Before meeting with the specialist, I was called into the principal's office - a principal who was not generally a bad one - and told that we would be asked some questions. It was all very strange and I would love for someone to shed light on this if it makes sense (Debbie?), but I was told that the principal and I would both be asked if we thought that Denise's emotional problems led to her acting out and her problems with learning. The principal told me that our only option was to say no, that we thought they were totally unrelated. I disagreed and told her so and got something about "district services" and was told again to say no.
I don't really know what that meant, but my guess is that if the child was not responsible for her behavior because of emotional problems, that the district would have to provide services, while if she was responsible, we could just blame the parents and move one. Again, I'd love it if anyone could clear that up.
We had the meeting, with the awful, awful special education woman who was rude, overbearing, and elitist, blaming Denise's mother, who sobbed through the whole meeting. Did I mention that this mother was one of the few mothers I've met with who took responsibility for her child and didn't just deny that there was a problem? She said that she's been wanting help for her daughter for years and she just didn't know how to go about it. Instead of giving her help, the special ed woman just made her feel bad with her condescending ways and flat-out blame.

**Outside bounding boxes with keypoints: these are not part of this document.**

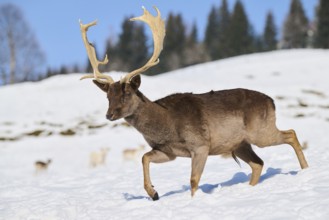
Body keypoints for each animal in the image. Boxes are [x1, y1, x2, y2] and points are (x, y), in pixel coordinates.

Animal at [79, 6, 308, 200]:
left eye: (126, 93)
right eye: (108, 96)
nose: (109, 114)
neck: (167, 126)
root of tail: (271, 101)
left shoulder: (200, 145)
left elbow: (193, 180)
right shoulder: (168, 151)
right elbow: (144, 157)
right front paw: (153, 193)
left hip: (260, 132)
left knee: (290, 133)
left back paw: (306, 169)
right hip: (241, 143)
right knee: (259, 163)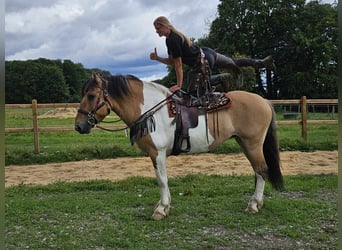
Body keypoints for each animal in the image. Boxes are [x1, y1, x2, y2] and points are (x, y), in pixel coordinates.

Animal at [75, 72, 284, 221]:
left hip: (252, 144)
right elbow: (164, 180)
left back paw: (253, 205)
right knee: (257, 171)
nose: (79, 126)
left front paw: (161, 210)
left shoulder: (157, 153)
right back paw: (257, 203)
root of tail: (263, 101)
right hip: (245, 143)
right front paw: (164, 206)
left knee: (261, 170)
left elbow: (161, 180)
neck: (149, 109)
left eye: (91, 95)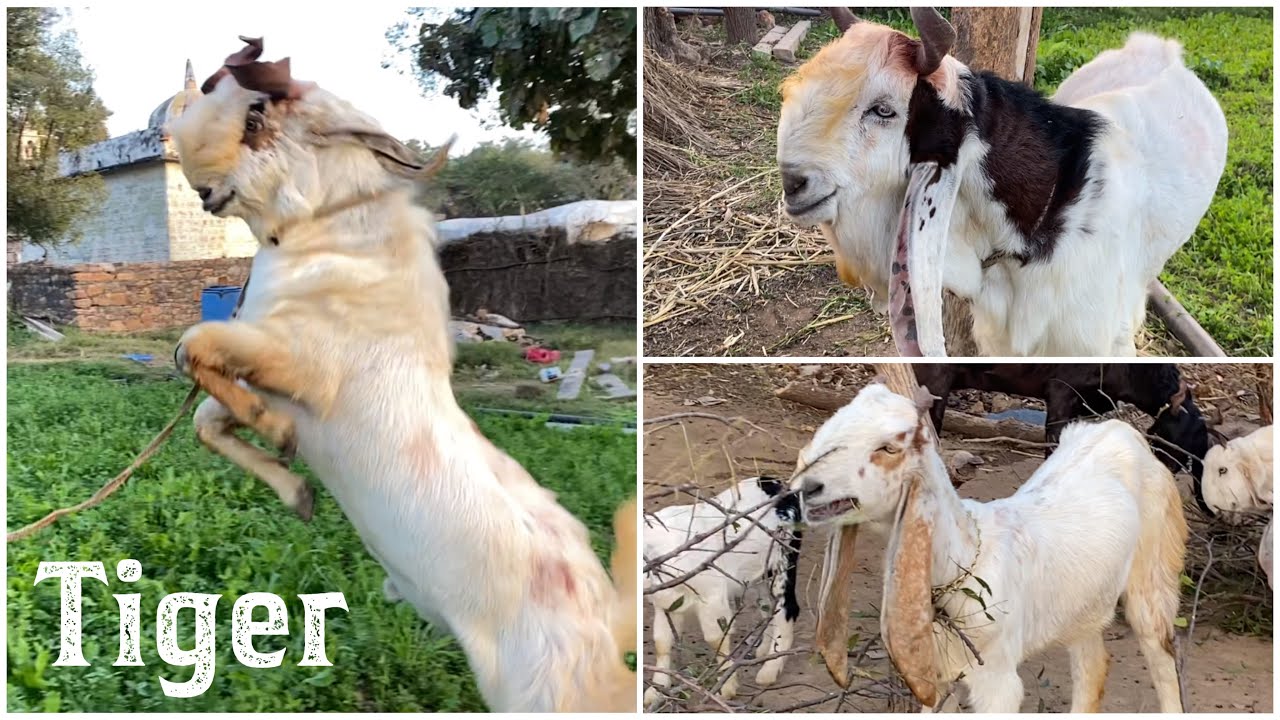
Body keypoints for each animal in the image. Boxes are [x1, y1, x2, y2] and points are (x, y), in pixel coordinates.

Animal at [166, 37, 635, 712]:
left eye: (256, 117)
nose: (204, 193)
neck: (335, 238)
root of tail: (607, 624)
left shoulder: (302, 363)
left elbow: (191, 348)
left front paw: (278, 436)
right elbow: (207, 417)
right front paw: (296, 487)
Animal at [643, 476, 802, 704]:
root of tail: (777, 485)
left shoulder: (711, 595)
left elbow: (715, 637)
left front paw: (726, 688)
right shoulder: (665, 600)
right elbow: (662, 641)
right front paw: (656, 690)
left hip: (782, 561)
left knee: (787, 608)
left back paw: (769, 670)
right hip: (757, 575)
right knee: (767, 607)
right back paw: (764, 651)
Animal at [792, 382, 1187, 712]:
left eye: (888, 448)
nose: (808, 486)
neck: (964, 563)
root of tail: (1119, 429)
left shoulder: (997, 681)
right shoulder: (942, 671)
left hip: (1152, 573)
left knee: (1161, 657)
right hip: (1084, 605)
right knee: (1092, 667)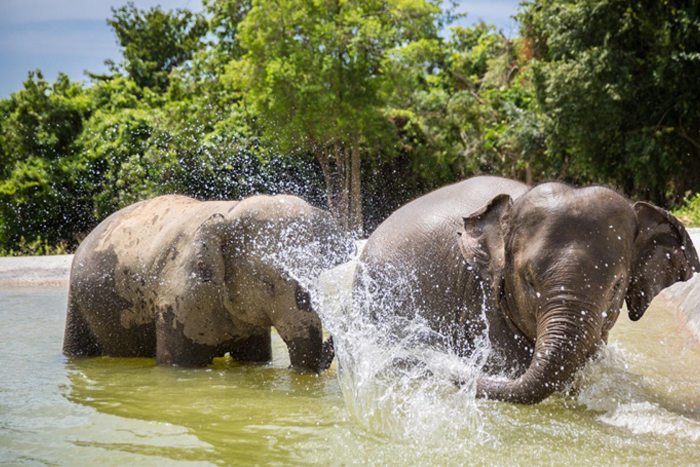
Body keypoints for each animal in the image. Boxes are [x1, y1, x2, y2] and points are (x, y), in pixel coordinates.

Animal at [62, 194, 352, 372]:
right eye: (267, 282)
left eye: (318, 277)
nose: (332, 342)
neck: (230, 211)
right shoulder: (178, 298)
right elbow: (179, 364)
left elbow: (255, 358)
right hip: (77, 302)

When it came time for the questions, the principal said that no, she did not think that Denise's emotional problems related to her problems at school. The woman wrote that down and turned to me. I said that I disagreed and that I thought her problem at school had everything to do with her emotional problems. I was asked to restate that. I did. Everyone looked at me and the principal argued. I restated again. The special ed woman dealt with this treachery by being even meaner to the mother who had to leave because she was so upset. I was reprimanded, but - since I already had tenure - couldn't be fired.
The child was placed in a counseling-enriched small special day class where she needed to be and has a full-time aide.
The special ed woman is no longer in the district, the principal has changed schools and I have left.
This is one of the situations that I really, really wish I had videotaped.